Now travel issues mostly involve providing enough battery life for oxygen concentrators. For example, one high-flow oxygen user took along 16 batteries for a flight from Oregon to Rome. (The FAA requires battery power to accommodate a 50 percent longer duration than the expected need based on the travel time and oxygen flow rate.)
Cruises include any necessary accommodations, arrangements and paperwork for oxygen users, and there is no additional cost for the extra attention. There is plenty of backup equipment—and backups of the backups—aboard the ship.
The cruise planners also help with mobility issues. Sea Puffers is a relatively small group on a big ship with thousands on board. Family members or others who do not use oxygen are also welcomed.
An advantage of a cruise vacation for oxygen users is that travelers always have a choice of going on an excursion or of remaining in the comfort of the ship. Families of oxygen users can feel comfortable knowing that, even if their loved one opts out of an excursion, he or she is still being taken care of—and can even get room service.
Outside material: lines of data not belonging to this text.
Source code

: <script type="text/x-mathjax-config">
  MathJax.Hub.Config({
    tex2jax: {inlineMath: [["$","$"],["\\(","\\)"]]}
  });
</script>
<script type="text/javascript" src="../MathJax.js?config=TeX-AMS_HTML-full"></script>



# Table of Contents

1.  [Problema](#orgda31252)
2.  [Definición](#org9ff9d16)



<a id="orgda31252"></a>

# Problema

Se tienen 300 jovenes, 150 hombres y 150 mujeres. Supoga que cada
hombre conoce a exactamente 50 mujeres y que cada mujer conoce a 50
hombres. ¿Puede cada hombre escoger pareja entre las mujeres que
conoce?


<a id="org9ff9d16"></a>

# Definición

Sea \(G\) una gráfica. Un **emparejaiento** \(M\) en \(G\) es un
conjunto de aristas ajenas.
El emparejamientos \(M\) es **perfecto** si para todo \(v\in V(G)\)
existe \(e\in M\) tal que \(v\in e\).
Cruise ships have fully operational infirmaries, and in case of extreme emergency, travelers can be airlifted off a ship.
The Sea Puffers Cruises also serve as a support group, especially for people who have not previously interacted with a community of oxygen users. “This gives them the opportunity to be with people in similar circumstances,” Marocchi said.
The cruises are educational, too, and the RRTs hold group meetings to discuss equipment options and other oxygen topics.
“Education is empowerment, and these people want to live and get out of the house. Their life isn’t over,” Marocchi said. “Advances are being made every day that can have a positive effect on the day-to-day lives of people.”